## TASK STATEMENT
So that the copy matches the original, retype each line of the material below exactly.

## DATASET
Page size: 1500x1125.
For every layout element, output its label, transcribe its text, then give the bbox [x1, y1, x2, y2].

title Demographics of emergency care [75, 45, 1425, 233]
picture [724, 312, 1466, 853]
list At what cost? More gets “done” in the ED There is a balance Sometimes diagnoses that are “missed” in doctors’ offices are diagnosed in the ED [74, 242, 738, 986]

## OUTPUT OF THE EXERCISE
Page size: 1500x1125.
For every layout element, output its label, transcribe its text, then give the bbox [x1, y1, x2, y2].

title Demographics of emergency care [75, 45, 1425, 233]
picture [724, 312, 1466, 853]
list At what cost? More gets “done” in the ED There is a balance Sometimes diagnoses that are “missed” in doctors’ offices are diagnosed in the ED [74, 242, 738, 986]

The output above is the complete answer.